Professional ratings
Review scores
| Source | Rating |
| AllMusic | Star |
| Music Week | Star |
| NME | 4/10 |
| Smash Hits | Star |

==Single releases==
"Someday", which was the theme to Disney's The Hunchback of Notre Dame, was released as a single in 1996, the year before Before the Rain was released. "Don't You Love Me" was released just before the album's release, followed by the duet with American singer BeBe Winans "I Wanna Be the Only One", which reached number one in the UK, becoming Eternal's first and only number one hit there. "How Many Tears" was scheduled for release as a single but plans were dropped due to the future release of the Greatest Hits. Australian version of the album includes the original mix of Dreams. Dreams was intended to be a single in the US where a repackaged version of Before The Rain would've been released, re-titled "Dreams" and including a further two new songs. These are thought to have been "Angel of Mine" and "Talk About It".

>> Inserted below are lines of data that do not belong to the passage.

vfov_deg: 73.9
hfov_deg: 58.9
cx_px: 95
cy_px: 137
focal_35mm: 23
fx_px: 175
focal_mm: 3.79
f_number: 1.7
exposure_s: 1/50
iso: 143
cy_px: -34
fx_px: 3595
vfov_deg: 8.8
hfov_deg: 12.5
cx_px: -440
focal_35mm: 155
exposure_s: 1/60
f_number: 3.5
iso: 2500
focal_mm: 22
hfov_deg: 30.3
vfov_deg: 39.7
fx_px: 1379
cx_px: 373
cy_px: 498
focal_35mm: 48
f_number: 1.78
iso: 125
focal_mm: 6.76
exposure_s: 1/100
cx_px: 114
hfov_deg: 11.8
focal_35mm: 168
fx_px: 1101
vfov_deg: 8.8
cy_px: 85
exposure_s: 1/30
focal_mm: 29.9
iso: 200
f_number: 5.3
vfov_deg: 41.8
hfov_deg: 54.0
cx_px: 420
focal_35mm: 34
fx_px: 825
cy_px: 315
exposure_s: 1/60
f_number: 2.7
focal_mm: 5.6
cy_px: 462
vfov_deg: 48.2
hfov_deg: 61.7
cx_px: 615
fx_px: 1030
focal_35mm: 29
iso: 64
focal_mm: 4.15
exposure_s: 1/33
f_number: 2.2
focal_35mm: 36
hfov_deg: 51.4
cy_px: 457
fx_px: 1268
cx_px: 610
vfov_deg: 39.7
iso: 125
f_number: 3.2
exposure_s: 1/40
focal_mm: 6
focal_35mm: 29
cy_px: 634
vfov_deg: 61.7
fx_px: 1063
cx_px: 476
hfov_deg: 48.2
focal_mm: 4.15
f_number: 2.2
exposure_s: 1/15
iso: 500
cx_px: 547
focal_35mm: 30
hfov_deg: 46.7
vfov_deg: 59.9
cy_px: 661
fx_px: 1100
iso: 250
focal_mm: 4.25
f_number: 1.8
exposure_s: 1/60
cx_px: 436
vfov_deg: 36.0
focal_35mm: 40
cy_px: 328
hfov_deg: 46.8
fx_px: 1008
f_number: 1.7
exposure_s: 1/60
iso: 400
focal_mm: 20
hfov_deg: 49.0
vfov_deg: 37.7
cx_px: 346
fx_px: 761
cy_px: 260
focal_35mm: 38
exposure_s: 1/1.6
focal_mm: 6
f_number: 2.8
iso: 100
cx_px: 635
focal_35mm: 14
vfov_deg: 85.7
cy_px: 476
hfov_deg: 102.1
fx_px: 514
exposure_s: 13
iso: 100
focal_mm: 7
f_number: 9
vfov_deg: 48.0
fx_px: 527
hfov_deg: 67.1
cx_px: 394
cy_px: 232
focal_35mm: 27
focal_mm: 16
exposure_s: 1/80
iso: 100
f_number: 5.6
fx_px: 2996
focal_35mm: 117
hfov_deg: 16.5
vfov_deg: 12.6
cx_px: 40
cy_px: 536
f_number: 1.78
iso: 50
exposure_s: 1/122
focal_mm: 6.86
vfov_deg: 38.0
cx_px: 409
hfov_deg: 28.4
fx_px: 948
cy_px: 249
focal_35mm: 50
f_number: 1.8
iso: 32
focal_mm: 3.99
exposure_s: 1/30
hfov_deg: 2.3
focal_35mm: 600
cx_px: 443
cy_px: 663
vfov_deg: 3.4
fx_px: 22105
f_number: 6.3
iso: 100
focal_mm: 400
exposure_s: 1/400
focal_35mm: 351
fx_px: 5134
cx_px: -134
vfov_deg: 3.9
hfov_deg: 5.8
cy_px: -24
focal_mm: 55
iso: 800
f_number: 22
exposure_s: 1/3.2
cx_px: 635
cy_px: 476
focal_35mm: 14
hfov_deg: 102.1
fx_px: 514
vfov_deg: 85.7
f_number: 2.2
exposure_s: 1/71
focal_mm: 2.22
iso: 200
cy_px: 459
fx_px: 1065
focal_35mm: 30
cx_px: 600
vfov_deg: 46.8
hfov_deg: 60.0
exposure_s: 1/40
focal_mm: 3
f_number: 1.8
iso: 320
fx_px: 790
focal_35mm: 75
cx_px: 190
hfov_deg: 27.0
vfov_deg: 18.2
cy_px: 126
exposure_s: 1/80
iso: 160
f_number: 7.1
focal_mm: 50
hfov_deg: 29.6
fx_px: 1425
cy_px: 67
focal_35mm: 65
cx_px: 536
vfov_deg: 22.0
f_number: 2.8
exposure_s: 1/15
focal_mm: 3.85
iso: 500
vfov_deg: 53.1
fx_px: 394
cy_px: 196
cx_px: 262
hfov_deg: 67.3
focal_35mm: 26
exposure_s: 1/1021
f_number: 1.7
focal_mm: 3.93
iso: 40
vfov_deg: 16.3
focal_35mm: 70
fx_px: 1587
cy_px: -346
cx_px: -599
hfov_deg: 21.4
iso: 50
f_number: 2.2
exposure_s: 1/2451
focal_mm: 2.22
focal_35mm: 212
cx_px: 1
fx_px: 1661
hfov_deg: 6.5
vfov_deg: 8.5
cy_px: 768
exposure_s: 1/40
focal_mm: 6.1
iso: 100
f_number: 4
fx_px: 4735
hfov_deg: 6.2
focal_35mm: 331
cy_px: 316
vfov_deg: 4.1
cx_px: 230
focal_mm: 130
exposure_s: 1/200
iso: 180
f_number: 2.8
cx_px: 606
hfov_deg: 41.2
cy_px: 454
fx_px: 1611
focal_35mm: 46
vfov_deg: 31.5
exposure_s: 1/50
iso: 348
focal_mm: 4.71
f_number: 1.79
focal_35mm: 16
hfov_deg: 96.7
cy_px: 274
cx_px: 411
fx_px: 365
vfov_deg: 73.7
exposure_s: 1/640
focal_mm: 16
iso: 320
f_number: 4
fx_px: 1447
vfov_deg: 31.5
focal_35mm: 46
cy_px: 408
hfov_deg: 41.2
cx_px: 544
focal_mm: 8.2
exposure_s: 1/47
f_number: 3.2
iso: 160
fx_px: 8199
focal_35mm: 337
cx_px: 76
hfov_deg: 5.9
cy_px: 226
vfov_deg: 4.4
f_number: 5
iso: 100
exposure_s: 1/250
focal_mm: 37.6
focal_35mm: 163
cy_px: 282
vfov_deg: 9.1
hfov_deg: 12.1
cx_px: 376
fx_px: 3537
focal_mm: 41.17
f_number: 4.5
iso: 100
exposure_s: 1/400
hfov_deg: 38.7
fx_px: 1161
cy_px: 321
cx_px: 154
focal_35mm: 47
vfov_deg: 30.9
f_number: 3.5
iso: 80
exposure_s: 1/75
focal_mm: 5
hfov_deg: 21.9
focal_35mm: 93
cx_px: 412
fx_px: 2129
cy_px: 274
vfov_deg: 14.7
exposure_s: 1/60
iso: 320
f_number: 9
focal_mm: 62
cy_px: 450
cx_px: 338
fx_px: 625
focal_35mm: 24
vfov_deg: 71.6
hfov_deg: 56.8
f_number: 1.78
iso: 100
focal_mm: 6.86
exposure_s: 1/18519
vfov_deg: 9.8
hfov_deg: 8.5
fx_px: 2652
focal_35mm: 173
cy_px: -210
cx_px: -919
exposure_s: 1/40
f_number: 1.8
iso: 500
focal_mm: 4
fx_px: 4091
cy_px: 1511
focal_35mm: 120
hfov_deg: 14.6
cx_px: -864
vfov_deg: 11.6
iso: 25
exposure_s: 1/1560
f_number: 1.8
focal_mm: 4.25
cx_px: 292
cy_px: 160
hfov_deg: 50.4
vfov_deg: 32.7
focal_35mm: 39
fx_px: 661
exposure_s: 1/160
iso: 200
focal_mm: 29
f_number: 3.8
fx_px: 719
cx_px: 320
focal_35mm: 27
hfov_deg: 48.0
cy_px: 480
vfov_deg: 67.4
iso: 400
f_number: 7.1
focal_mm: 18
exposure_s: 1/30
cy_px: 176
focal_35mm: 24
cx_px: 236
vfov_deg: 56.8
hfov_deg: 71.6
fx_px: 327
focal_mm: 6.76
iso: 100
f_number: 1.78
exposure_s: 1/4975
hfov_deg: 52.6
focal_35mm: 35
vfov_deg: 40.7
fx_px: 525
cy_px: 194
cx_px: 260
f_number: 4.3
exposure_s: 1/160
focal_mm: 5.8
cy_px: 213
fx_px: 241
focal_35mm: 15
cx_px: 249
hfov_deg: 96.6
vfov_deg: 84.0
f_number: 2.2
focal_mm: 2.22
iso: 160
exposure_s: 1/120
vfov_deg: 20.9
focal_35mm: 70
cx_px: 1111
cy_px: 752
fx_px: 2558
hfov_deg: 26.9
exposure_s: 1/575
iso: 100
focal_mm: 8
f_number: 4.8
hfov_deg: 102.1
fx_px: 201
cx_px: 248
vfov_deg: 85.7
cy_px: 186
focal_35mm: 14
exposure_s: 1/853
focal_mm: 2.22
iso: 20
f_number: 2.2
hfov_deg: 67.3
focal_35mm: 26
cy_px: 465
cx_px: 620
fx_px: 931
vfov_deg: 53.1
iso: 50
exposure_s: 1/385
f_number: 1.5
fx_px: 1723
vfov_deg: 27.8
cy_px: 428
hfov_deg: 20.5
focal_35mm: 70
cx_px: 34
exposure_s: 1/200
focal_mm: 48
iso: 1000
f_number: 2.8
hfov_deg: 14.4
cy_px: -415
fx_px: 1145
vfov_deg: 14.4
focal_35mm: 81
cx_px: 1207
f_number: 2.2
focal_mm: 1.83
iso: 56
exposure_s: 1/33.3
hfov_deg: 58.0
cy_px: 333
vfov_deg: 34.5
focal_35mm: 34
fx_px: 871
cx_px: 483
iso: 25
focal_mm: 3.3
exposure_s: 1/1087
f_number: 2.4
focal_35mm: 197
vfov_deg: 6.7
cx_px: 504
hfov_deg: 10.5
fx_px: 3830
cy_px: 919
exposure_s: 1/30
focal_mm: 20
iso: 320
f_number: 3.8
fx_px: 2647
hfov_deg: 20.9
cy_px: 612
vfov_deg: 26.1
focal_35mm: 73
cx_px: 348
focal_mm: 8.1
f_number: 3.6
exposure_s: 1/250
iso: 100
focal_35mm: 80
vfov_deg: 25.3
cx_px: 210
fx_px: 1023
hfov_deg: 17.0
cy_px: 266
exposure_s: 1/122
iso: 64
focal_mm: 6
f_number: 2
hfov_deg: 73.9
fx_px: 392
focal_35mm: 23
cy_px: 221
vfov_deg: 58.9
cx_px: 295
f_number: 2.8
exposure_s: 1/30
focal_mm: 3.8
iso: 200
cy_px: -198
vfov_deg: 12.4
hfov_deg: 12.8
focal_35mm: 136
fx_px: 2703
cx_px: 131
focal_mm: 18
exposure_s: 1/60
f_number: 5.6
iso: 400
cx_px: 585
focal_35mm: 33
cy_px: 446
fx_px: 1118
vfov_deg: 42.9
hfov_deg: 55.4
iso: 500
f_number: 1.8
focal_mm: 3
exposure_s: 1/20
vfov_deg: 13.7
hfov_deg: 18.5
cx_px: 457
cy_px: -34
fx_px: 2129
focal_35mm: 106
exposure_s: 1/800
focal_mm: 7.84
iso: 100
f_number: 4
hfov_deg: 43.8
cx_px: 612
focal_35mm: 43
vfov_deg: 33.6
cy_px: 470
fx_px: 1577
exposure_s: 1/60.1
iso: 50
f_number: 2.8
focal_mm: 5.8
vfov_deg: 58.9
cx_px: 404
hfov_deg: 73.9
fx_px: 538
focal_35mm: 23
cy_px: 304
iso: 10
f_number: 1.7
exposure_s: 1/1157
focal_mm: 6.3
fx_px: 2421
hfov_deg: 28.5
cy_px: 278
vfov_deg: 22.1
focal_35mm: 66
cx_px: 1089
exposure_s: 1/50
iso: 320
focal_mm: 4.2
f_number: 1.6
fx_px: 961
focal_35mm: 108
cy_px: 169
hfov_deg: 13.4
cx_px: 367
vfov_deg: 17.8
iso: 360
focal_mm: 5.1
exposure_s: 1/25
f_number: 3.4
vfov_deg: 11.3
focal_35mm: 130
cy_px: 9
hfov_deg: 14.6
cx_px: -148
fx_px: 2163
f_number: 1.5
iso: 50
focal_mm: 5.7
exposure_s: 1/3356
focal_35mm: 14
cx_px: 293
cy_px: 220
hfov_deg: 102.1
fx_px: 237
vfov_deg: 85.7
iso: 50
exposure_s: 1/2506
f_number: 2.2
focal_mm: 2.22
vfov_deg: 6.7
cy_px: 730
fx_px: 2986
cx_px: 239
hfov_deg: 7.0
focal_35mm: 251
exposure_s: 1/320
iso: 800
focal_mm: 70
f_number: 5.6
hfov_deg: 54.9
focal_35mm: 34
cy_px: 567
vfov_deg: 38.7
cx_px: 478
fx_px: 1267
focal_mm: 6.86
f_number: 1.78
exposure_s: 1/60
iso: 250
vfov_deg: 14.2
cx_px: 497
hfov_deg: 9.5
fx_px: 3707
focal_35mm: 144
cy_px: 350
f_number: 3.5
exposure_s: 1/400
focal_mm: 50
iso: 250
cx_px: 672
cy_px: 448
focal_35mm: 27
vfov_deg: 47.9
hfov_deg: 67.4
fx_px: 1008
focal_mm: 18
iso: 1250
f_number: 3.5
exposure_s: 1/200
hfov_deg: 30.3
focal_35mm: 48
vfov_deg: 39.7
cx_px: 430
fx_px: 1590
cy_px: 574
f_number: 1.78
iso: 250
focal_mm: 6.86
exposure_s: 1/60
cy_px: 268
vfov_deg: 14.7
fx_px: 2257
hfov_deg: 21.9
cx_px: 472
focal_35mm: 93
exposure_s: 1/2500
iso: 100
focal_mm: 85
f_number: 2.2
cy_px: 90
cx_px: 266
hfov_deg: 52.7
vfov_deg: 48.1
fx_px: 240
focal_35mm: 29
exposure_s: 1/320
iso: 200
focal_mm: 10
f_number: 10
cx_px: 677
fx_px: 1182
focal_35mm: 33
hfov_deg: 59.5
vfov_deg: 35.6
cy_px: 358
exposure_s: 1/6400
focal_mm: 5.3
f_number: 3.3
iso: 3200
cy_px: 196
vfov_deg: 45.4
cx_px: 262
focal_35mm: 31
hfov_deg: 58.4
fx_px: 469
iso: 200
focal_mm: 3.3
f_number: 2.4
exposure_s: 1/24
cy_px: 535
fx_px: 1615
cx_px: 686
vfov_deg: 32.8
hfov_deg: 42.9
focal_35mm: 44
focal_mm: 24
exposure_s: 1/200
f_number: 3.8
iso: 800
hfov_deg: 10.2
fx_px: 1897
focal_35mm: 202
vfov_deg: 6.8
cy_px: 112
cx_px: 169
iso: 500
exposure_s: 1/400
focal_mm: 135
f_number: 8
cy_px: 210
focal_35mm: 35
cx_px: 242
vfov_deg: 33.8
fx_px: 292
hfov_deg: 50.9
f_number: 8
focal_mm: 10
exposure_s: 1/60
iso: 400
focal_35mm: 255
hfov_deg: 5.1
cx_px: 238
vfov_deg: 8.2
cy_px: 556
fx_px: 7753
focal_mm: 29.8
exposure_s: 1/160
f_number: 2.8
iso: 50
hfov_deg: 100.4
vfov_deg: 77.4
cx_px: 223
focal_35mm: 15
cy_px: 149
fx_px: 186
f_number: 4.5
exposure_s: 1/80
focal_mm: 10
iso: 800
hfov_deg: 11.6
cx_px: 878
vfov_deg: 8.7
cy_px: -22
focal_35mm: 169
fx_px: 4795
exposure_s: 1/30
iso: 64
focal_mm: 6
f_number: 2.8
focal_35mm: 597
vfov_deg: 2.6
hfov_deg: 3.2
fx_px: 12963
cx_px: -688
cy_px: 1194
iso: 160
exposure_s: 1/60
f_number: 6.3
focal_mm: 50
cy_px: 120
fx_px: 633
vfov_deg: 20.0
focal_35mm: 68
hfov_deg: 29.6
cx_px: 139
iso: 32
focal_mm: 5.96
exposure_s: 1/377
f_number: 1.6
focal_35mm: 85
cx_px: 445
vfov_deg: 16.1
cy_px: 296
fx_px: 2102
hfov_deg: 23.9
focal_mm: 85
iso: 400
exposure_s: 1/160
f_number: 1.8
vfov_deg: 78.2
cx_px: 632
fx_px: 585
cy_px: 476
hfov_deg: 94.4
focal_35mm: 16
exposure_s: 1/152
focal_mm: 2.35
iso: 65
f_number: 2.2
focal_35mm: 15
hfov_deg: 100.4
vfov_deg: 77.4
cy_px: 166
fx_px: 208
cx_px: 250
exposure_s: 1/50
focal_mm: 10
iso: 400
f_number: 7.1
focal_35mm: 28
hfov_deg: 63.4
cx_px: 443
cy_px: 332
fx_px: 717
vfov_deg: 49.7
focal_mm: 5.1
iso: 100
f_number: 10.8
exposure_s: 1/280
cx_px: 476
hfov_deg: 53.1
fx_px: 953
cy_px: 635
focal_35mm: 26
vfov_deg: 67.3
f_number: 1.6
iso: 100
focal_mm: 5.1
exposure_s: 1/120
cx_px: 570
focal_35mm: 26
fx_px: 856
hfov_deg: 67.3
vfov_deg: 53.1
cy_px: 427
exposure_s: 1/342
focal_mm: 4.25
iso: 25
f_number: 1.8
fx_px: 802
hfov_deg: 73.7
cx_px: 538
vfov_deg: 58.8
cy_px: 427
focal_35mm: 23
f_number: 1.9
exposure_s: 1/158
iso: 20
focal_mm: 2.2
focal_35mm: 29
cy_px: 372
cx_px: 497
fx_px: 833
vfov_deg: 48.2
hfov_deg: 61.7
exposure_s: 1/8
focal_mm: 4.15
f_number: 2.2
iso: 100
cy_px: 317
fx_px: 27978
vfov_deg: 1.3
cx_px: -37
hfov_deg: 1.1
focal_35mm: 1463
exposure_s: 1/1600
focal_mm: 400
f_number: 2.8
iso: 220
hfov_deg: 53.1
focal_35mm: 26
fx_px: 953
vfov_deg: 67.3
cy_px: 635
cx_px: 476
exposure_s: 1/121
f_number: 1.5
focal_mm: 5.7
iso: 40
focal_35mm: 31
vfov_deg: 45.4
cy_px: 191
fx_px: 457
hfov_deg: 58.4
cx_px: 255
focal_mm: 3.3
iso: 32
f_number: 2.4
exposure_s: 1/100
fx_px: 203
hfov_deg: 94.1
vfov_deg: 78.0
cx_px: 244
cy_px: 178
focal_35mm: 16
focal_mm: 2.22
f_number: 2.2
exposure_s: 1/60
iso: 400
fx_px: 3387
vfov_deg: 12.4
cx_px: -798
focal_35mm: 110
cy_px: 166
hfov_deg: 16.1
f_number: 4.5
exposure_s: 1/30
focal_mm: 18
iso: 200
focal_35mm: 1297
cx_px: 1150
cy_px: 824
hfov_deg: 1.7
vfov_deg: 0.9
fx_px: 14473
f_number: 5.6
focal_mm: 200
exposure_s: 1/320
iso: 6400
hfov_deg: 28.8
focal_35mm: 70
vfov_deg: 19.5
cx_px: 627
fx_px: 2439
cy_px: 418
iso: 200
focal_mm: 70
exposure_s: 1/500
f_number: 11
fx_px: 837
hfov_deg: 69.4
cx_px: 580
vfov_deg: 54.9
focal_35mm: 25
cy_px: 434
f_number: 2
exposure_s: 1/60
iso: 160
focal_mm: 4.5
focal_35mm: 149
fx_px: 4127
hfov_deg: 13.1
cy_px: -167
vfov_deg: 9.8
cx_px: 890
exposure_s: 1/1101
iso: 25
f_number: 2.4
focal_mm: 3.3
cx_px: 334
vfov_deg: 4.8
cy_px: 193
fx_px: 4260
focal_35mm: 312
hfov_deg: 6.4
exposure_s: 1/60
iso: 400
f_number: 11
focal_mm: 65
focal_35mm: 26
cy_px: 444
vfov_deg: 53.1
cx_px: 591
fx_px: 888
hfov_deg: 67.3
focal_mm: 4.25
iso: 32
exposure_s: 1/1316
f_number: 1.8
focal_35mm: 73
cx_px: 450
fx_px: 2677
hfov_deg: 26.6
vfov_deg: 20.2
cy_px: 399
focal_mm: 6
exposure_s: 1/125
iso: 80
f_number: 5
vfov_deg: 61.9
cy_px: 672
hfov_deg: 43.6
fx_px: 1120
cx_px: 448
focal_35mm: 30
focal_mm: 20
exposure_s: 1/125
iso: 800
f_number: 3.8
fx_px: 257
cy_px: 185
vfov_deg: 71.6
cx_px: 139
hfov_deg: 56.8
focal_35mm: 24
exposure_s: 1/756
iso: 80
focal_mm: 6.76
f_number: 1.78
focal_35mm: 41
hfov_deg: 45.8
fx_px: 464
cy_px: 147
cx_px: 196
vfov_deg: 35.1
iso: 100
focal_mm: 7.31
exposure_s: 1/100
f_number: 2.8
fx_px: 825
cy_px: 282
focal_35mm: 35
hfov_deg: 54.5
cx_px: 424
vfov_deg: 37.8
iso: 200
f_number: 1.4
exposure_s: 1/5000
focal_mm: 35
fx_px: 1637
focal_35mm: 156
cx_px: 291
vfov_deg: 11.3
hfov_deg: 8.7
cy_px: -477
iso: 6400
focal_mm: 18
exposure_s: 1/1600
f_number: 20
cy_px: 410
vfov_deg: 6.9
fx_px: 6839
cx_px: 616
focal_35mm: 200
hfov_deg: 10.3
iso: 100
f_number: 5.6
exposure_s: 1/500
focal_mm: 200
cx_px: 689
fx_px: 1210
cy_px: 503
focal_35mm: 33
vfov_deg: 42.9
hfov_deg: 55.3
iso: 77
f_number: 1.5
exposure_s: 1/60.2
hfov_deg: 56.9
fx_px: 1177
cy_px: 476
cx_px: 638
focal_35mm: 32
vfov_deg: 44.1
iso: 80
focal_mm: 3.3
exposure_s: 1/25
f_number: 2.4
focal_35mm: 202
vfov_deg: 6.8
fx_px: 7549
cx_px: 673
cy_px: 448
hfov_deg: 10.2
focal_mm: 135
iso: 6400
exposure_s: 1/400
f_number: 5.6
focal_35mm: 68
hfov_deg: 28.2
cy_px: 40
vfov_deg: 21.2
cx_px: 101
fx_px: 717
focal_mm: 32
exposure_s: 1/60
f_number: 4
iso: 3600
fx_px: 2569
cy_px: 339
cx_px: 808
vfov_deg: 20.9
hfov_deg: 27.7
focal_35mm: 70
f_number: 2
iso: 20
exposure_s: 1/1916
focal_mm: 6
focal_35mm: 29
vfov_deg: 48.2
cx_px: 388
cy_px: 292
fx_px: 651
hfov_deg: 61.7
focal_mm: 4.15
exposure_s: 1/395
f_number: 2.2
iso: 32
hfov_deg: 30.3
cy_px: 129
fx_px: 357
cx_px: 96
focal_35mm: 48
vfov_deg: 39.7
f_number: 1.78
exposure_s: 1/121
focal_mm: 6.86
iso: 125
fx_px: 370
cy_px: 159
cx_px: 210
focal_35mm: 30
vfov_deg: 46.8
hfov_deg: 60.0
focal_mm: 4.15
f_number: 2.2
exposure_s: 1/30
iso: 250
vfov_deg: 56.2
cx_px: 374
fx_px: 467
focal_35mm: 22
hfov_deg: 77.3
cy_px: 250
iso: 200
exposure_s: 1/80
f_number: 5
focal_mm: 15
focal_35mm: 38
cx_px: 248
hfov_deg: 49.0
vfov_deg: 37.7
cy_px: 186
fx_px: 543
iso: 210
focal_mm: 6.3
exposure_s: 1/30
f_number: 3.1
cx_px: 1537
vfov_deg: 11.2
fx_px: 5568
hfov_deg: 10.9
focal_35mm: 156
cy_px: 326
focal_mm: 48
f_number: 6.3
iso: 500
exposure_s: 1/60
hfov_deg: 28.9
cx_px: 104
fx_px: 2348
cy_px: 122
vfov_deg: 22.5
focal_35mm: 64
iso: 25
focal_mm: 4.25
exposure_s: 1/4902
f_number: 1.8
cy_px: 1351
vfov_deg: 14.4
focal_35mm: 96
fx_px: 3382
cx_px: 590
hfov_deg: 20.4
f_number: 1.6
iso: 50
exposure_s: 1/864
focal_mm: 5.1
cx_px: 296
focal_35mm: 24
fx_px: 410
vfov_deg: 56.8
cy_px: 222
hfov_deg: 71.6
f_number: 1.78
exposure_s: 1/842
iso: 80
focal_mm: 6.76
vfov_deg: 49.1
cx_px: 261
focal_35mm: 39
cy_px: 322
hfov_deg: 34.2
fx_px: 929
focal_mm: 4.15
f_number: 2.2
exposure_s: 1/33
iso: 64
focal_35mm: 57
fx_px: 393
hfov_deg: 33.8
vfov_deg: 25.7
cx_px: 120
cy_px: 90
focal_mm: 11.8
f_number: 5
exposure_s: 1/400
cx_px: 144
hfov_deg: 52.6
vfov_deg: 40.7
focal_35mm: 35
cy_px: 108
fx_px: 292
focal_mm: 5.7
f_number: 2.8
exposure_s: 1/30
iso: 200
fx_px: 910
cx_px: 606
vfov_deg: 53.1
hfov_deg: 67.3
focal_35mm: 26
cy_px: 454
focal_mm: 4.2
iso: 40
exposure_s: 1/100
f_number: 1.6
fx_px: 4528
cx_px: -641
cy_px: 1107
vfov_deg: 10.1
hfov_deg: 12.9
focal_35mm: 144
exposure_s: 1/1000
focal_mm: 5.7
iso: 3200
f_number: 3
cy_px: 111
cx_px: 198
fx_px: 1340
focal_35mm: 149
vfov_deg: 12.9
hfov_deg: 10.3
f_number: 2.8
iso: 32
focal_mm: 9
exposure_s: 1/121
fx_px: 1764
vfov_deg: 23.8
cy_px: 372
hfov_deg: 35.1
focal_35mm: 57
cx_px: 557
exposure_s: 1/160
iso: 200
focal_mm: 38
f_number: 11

==Critical reception and sales==
Before the Rain received a positive response from music critics and fans and it gained Eternal a MOBO Award. The album peaked at number 3 on the UK Albums Chart and was certified Platinum by the BPI for sales of over 300,000 copies.

==Track listing==

Before the Rain track listing
| No. | Title | Writer(s) | Producer(s) | Length |
|---|---|---|---|---|
| 1. | "Don't You Love Me" | Cynthia Biggs; Carolyn Mitchell; Terence Dudley; Christopher Kellum; | Dennis Charles; Ronnie Wilson; | 3:49 |
| 2. | "I Wanna Be the Only One" (duet with BeBe Winans) | Winans; Rhett Lawrence; | Andy Bradfield | 4:18 |
| 3. | "How Many Tears" | St. Paul Peterson; Oliver Leiber; | Harvey Mason, Jr. | 4:37 |
| 4. | "Grace Under Pressure" | Bruce Forest; John Themis; Beverley Skeete; Derek Green; Andy Whitmore; | Charles; Wilson; | 4:41 |
| 5. | "Someday" | Alan Menken; Stephen Schwartz; | Simon Climie | 4:14 |
| 6. | "Think About Me" (featuring Basil Reynolds) | Michelle Lewis | Charles; Wilson; | 4:39 |
| 7. | "Promises" | Easther Bennett; Vernie Bennett; | Charles; Wilson; | 4:07 |
| 8. | "I'm Still Cryin" | Nigel Lowis; Kéllé Bryan; Graham Plato; | Lowis | 4:50 |
| 9. | "All My Love" (featuring G-Man) | Lowis; Bryan; Plato; | Lowis | 3:06 |
| 10. | "What Do You Mean When You Say" | Vernie Bennett | Charles; Wilson; | 4:58 |
| 11. | "Why Am I Waiting" | E. Bennett; Mason; Robert Gerald; Denis Ingoldsby; | Mason | 4:16 |
| 12. | "It's Never Too Late" (Interlude) | E. Bennett | Charles; Wilson; | 1:14 |

Australian bonus track
| No. | Title | Writer(s) | Producer(s) | Length |
|---|---|---|---|---|
| 13. | "Dreams" | Stevie Nicks; | Charles; Wilson; | 4:13 |

===Japanese bonus tracks===
- 1. "Finally" (On the Japanese edition this was placed as the first track)
- 14. "12 Months"
- 15. "I'll Take a Pass on Love"
- 16. "I Wanna Be the Only One" (This version features only Easther on lead vocals)

==Charts==

===Weekly charts===

Weekly chart performance for Before the Rain
| Chart (1997) | Peak position |
|---|---|
| Australian Albums (ARIA) | 36 |
| Austrian Albums (Ö3 Austria) | 10 |
| Danish Albums (Hitlisten) | 4 |
| European Albums (Top 100) | 18 |
| Dutch Albums (Album Top 100) | 1 |
| German Albums (Offizielle Top 100) | 50 |
| Japanese Albums (Oricon) | 18 |
| New Zealand Albums (RMNZ) | 42 |
| Norwegian Albums (VG-lista) | 20 |
| Scottish Albums (OCC) | 14 |
| Swedish Albums (Sverigetopplistan) | 33 |
| Swiss Albums (Schweizer Hitparade) | 21 |
| UK Albums (OCC) | 3 |
| UK R&B Albums (OCC) | 1 |

===Year-end charts===

1997 year-end chart performance for Before the Rain
| Chart (1997) | Position |
|---|---|
| Danish Albums (Hitlisten) | 32 |
| Dutch Albums (Album Top 100) | 39 |
| European Albums (Top 100) | 92 |
| UK Albums (OCC) | 42 |

==Certifications==

Certifications for Before the Rain
| Region | Certification | Certified units/sales |
| Japan (RIAJ) | Gold | 100,000^{^} |
| Netherlands (NVPI) | Gold | 50,000^{^} |
| United Kingdom (BPI) | Platinum | 300,000^{^} |
^{^} Shipments figures based on certification alone.